Mahler, massive and majestic

MONDAY, JULY 29, 2013
|
Mahler, massive and majestic

Somtow Sucharitkul dares to push the symphony to the limit before a sell-out crowd

It is strange to think of last week’s Thai premiere of Mahler’s Eighth Symphony as “small” – it included members of four orchestras and eight choirs from four continents and soloists from seven countries. But, in an absolute sense, it was. 
More than 1,000 performers were involved when the symphony debuted in 1908. Last Wednesday in Bangkok I counted around 500, but there wasn’t a centimetre of spare space left on the stage of the Thailand Cultural Centre. No more could have been squeezed in.
Mahler’s Eighth belongs in the “legendary” category. Though it’s not the most musically crowded symphony ever written – that would be Havergal Brian’s “Gothic” – it is certainly the biggest in the standard repertoire. It’s scored for a 150-piece orchestra, two massive choirs, a children’s choir, eight soloists, four keyboards and an offstage brass band. It sets to music two of the most important texts in Western civilisation: the hymn “Veni Creator Spiritus” and the closing scene of Goethe’s “Faust”.
The Cultural Centre was packed. In fact people had to be moved out of the first balcony. That was reserved for the brass band to join in for the last few minutes of each movement and for the third soprano soloists – the “voices from heaven”. The ticket holders had to be hurriedly re-seated in the second balcony before the symphony could begin.
And the performance was packed too – with the kind of punch that many more-experienced orchestras would be hard-pressed to deliver. 
I had attended the dress rehearsal the day previous, so I knew this would be an accomplished production, especially given how idiomatic and sensitive conductor Somtow Sucharitkul is when it comes to Mahler. French conductor Frederic Chaslin once called Somtow “one of the few non-Jews who understands Mahler”. 
I also knew the orchestra was able to rise to the occasion and that the “small” choir (around 300 voices) could conjure up sufficient wallop for the huge climaxes.
However, Wednesday’s performance was totally unlike the dress rehearsal. Somtow took many more risks – some of which did not work – but the level of excitement was hair-raising. Tempi, rubati and contrasts were pushed to Bernstein-like extremes, and occasionally the performance split at the seams. But mostly it held together with an architectural cohesion that made the final epiphany of redemption completely believable. 
The dress rehearsal proved that this team could play the right notes. The performance had more wrong ones, but passion carried the day.
The eight soloists represented a who’s who of Bangkok Opera favourites from the last 10 years, beginning with the ever-popular Nancy Yuen, Thailand’s young discovery Nadlada Thamtanakom, and bass Gittinant Chinsamran. Jeffrey Springer’s Doctor Marianus was glorious in tone but frequently a bar ahead of the conductor. Grace Echauri was a rich-voiced first mezzo, and Emanuela Barazia a subtle second.
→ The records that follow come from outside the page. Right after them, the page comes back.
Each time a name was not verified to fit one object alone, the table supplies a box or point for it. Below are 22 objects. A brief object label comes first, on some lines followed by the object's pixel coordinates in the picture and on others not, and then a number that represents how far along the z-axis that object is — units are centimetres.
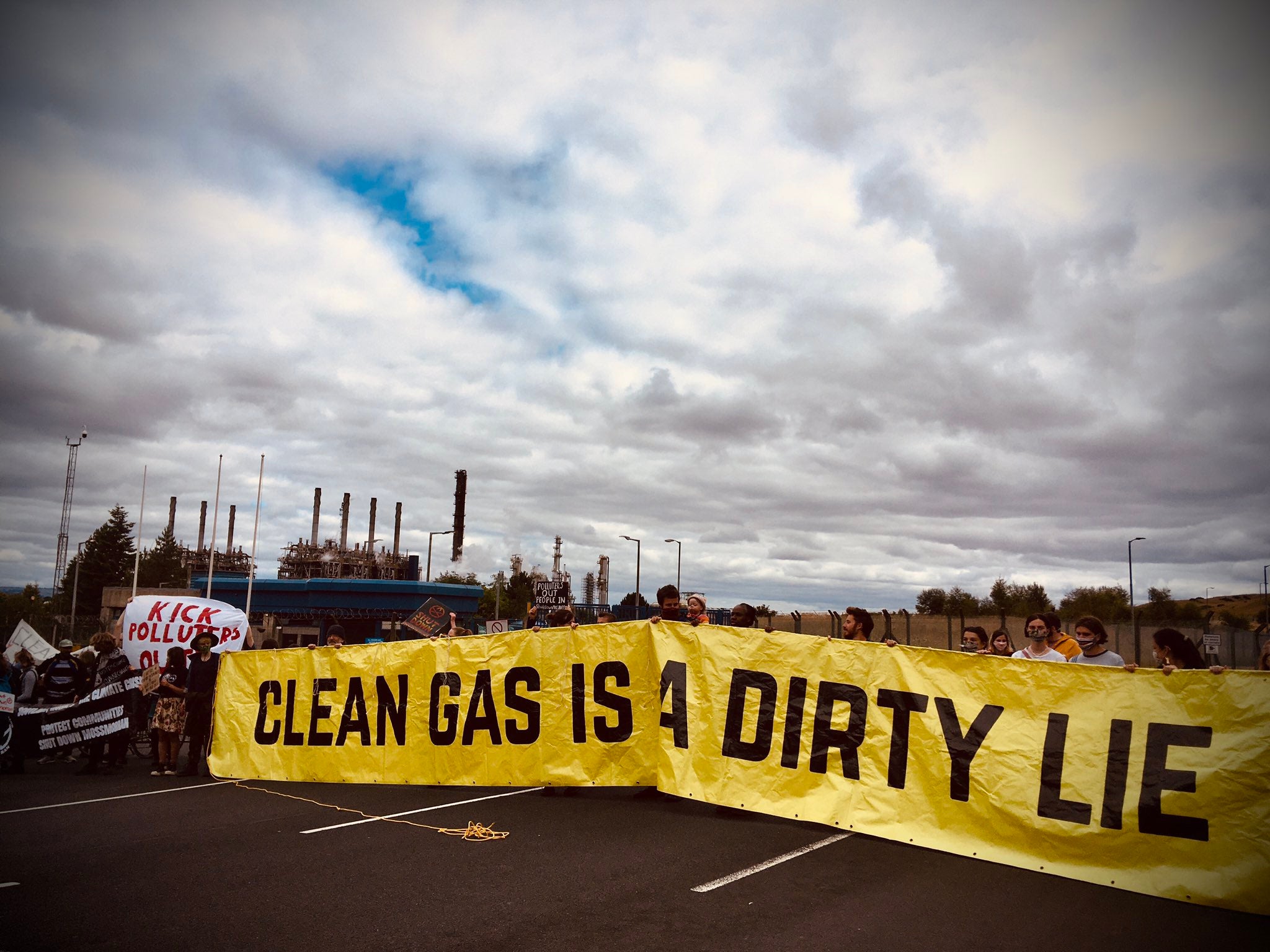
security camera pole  5694
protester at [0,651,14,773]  1271
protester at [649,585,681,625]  1030
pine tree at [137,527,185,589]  9494
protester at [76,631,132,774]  1280
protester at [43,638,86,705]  1397
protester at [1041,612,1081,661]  959
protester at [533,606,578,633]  1119
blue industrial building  6166
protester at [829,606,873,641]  964
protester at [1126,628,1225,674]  776
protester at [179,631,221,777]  1182
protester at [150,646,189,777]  1177
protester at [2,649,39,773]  1329
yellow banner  649
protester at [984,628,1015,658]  1134
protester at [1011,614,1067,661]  928
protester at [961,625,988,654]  1075
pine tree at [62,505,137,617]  8562
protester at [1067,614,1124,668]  847
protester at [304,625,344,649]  1183
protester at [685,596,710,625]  1071
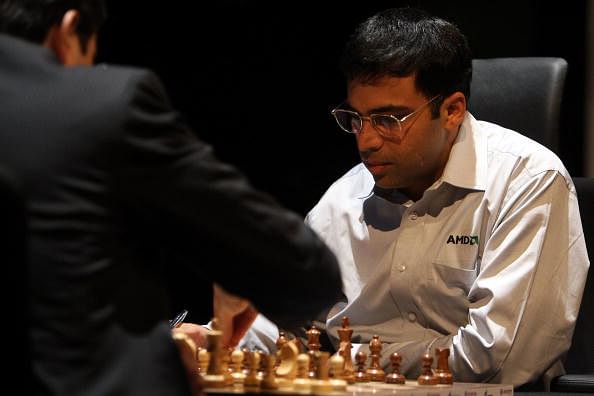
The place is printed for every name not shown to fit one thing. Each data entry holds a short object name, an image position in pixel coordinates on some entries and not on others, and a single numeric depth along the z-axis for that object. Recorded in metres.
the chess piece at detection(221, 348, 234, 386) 4.05
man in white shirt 5.47
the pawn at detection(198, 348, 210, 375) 4.32
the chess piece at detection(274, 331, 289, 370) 4.54
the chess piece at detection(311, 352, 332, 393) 3.60
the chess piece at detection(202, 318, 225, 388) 3.84
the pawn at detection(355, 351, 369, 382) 4.73
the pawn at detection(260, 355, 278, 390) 3.77
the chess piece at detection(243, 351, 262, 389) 3.92
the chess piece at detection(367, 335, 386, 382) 4.72
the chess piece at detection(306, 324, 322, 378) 4.93
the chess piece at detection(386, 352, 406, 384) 4.64
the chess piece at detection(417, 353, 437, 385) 4.57
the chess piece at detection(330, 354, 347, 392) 4.06
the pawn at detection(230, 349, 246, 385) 4.31
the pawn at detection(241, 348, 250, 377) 4.42
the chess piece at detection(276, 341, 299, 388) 3.98
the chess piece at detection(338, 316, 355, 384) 4.55
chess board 3.88
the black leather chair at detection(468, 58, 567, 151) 6.38
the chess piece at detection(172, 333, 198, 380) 3.79
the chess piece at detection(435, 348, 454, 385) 4.59
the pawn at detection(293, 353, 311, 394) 4.02
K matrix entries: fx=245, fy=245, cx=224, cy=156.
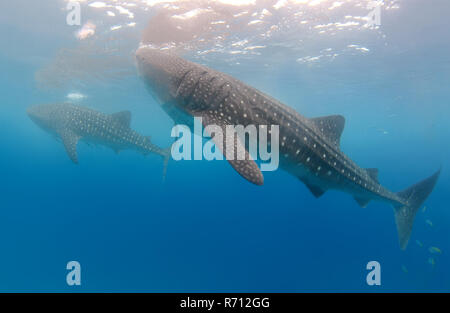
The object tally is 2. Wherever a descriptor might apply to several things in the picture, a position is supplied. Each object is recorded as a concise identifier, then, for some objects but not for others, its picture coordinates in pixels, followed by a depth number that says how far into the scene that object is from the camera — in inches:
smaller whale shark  414.3
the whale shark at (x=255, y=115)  182.7
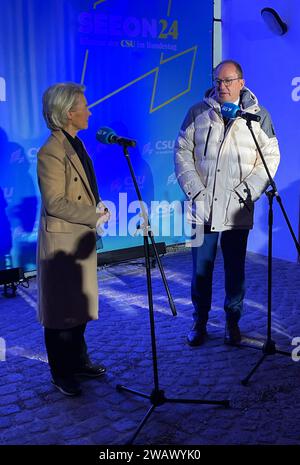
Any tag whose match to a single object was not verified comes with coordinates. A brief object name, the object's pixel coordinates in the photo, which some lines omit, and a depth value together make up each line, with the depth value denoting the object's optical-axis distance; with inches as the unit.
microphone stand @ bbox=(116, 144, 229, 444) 101.9
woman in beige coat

Phillip Joll, a noted Wotan, was perhaps the only one of the soloists who was totally in command. A youthful Yin Yue made a delicate debut as the voice of “Mater Gloriosa”.
Jean-Pierre Kirkpatrick, a Mahler expert and member of the International Mahler Society, posted on Facebook afterward: “The performance was astounding – I have seen this symphony in several halls in Europe and heard many, many recordings. What I witnessed [in Bangkok] was a superb performance that was made so by the dedication and earnestness of the performers. 
“Here were performers and players of a high standard locked into one of Mahler’s most difficult pieces – and it came across as full of energy, power and with a freshness and certainty that made it for me a very memorable occasion. Often orchestras and choruses get too overzealous about perfection and style, whereas this performance lacked neither. It was that essence that stems from youth’s innocence that made this performance so enticing and unforgettable. I loved it – every moment of it – and it is still ringing in my ears and through my brain 24 hours later.”
Somtow’s grand plan to play all 10 of the Mahler symphonies in Bangkok has now almost reached its end. Only No 2, “The Resurrection”, remains. I asked the maestro when we might expect to hear it. 
“Since it’s about ‘The Resurrection’,” he said, “I think the right time would be the birthday of Her Royal Highness the late Princess Galyani Vadhana, to whom I once promised that, one day, Thai orchestras would be able to play all the Mahler symphonies.”